Hypothesis

We propose that administering recombinant human growth hormone in short, nocturnal pulses aligned with endogenous slow‑wave sleep GHRH surges will raise serum IGF-1 to levels comparable with exercise training in older adults, yet will not provoke insulin resistance or other metabolic adverse effects.

Mechanistic Rationale

• GH pulsatility preserves hepatic STAT5 signaling while limiting SOCS induction – Continuous GH exposure drives sustained JAK2-STAT5 activation that upregulates suppressors of cytokine signaling (SOCS2/3), which blunt insulin receptor substrate phosphorylation and promote hepatic insulin resistance. In contrast, intermittent GH spikes allow SOCS proteins to degrade between pulses, maintaining insulin signaling fidelity. This principle is supported by rodent models where pulsatile GH restores insulin sensitivity despite elevated IGF-1[[https://www.frontiersin.org/journals/genetics/articles/10.3389/fgene.2021.667355/full]].
• Exercise‑like IGF-1 production via hepatic IGF‑1 gene transcription – Nocturnal GH pulses amplify the natural sleep‑associated IGF‑1 surge, stimulating hepatic IGF‑1 synthesis without the chronic elevation seen with daily injections. Exercise raises IGF‑1 through a similar pulsatile pattern, which explains its metabolic safety[[https://pmc.ncbi.nlm.nih.gov/articles/PMC5938552/]].
• Decoupling from inflammaging‑driven insulin resistance – By avoiding constant GH receptor activation, the hypothesis reduces GH‑induced SOCS-mediated interference with insulin signaling, allowing the anti‑inflammatory benefits of senolytic strategies (e.g., dasatinib+quercetin) to predominate[[https://pmc.ncbi.nlm.nih.gov/articles/PMC12408309/]].

Testable Predictions

1. IGF-1 elevation – Six months of nocturnal pulsatile GH (0.1 mg/kg, 3×/week) will increase serum IGF-1 by ~30 % (similar to resistance‑plus‑aerobic exercise[[https://pmc.ncbi.nlm.nih.gov/articles/PMC12408309/]]).
2. Metabolic safety – Fasting insulin, HOMA‑IR, and oral glucose tolerance will not differ from placebo, whereas continuous daily GH will raise HOMA‑IR by >20 %[[https://pubmed.ncbi.nlm.nih.gov/16042366/]].
3. Body composition vs. function – Lean mass will increase, but muscle strength and gait speed will improve only when pulsatile GH is combined with low‑intensity resistance training, mirroring the functional gains seen with exercise alone[[https://www.frontiersin.org/journals/aging/articles/10.3389/fragi.2025.1549453/full]].
4. Molecular markers – Liver SOCS2 mRNA will remain baseline in the pulsatile group but rise significantly in the continuous GH group, correlating with insulin resistance scores.

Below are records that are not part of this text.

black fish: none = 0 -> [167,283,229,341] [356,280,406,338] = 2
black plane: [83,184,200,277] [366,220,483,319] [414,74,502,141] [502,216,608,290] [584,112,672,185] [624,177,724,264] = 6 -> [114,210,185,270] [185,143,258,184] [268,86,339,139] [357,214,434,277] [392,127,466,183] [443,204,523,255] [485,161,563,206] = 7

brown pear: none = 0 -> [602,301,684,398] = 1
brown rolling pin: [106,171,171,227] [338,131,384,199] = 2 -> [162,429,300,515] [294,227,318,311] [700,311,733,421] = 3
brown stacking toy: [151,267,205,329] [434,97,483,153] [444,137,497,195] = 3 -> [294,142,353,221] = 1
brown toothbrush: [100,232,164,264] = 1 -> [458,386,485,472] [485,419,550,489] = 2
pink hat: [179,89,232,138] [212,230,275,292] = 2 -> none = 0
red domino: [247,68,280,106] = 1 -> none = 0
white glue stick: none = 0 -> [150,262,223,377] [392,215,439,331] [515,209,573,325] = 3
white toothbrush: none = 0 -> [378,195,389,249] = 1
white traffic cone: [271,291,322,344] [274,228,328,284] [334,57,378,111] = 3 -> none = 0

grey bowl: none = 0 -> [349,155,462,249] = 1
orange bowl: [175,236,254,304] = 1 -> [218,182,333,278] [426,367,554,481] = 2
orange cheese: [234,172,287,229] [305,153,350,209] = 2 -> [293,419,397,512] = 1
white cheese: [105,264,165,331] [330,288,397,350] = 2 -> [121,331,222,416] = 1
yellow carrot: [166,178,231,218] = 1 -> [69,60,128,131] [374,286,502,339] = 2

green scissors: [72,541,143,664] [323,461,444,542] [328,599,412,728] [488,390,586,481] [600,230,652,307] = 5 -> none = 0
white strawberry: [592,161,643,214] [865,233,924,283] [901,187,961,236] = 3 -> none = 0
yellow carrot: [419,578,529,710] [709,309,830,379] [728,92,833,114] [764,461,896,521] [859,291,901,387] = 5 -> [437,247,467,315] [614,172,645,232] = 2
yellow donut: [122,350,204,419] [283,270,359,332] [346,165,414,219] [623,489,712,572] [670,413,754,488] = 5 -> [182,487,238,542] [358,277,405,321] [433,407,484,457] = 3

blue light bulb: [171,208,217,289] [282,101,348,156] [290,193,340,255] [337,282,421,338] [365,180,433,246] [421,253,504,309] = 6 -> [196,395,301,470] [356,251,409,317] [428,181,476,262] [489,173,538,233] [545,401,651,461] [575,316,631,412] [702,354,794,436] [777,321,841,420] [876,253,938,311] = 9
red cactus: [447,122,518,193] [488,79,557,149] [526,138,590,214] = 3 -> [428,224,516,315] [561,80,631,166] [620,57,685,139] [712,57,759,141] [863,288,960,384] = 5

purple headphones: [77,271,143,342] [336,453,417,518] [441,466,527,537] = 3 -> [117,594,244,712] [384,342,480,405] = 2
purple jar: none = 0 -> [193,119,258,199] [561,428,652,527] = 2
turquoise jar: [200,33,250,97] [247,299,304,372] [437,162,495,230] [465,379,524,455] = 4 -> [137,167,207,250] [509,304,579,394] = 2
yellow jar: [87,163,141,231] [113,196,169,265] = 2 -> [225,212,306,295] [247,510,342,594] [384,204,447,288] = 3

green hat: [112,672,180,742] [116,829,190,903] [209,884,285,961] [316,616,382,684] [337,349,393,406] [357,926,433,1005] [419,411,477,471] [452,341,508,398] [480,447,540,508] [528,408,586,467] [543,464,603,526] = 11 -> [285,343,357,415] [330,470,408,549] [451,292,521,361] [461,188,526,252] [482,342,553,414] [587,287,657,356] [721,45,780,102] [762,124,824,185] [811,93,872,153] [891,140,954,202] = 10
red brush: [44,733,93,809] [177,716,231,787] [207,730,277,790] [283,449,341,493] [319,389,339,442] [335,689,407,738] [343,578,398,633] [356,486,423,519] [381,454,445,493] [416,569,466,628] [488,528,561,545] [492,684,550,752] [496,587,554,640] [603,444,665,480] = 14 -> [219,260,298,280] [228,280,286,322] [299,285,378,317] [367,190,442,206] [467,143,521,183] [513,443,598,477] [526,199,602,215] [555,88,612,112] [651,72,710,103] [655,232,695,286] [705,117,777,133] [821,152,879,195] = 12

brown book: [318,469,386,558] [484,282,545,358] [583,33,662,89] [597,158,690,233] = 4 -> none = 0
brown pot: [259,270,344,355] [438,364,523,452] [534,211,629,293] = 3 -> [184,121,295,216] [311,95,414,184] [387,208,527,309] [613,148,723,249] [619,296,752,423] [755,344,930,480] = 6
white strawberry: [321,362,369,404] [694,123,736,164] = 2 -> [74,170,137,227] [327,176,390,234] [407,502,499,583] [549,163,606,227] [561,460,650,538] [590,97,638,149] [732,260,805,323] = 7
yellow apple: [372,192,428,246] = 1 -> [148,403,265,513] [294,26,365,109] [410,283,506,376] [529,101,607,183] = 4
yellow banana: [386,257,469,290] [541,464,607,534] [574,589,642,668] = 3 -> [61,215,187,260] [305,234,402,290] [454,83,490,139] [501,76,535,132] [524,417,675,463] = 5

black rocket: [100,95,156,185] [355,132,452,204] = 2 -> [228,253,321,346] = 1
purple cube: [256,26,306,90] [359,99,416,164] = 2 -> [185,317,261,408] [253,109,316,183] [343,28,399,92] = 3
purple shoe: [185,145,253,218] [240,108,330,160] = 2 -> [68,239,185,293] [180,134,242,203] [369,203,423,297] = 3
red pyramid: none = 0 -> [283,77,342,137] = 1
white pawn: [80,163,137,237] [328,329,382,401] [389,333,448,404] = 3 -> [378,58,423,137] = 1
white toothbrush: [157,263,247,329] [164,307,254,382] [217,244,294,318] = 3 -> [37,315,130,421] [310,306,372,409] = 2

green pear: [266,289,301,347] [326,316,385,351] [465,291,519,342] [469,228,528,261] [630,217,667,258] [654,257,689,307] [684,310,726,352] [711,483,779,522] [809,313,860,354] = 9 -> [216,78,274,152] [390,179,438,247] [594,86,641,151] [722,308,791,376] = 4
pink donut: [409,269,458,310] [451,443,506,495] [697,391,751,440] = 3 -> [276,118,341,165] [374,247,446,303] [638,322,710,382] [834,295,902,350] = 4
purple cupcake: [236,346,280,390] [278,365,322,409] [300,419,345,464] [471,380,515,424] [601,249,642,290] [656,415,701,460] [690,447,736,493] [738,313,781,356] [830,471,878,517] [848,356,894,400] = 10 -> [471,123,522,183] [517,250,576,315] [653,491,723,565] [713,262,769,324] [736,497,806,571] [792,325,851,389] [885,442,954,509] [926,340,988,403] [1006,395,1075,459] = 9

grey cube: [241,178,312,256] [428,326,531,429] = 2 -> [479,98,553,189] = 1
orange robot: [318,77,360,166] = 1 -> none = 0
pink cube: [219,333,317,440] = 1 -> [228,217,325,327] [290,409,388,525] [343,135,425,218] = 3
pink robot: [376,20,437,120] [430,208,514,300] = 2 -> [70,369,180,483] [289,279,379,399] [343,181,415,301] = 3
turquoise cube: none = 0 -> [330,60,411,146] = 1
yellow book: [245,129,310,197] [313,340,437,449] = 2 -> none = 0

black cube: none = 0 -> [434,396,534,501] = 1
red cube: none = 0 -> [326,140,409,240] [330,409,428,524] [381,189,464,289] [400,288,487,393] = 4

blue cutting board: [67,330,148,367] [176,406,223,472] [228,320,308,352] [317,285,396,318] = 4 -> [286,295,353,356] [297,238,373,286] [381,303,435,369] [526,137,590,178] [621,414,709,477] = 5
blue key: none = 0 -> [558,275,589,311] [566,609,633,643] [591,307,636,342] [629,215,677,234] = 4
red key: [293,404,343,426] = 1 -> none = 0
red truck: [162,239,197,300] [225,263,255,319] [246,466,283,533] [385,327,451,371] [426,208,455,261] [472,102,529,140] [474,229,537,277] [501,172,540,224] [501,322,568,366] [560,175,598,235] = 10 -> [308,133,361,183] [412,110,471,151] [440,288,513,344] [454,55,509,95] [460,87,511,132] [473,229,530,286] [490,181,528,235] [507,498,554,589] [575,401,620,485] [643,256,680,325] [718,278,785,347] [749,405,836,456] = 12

Potential Confounders and Controls

• Sleep architecture – Participants with untreated sleep apnea will be excluded or treated with CPAP to ensure intact slow‑wave sleep.
• Baseline inflammation – High-sensitivity CRP will be measured; stratified randomization will balance inflammagenic burden.
• Adherence monitoring – Micro‑dialysis pumps with event logs will verify pulse timing.

If pulsatile GH reproduces exercise‑like IGF-1 benefits without metabolic harm, it would reframe somatopause as a maladaptive loss of endogenous pulsatility rather than an adaptive protective decline, opening a safer pharmacological avenue for age‑related frailty.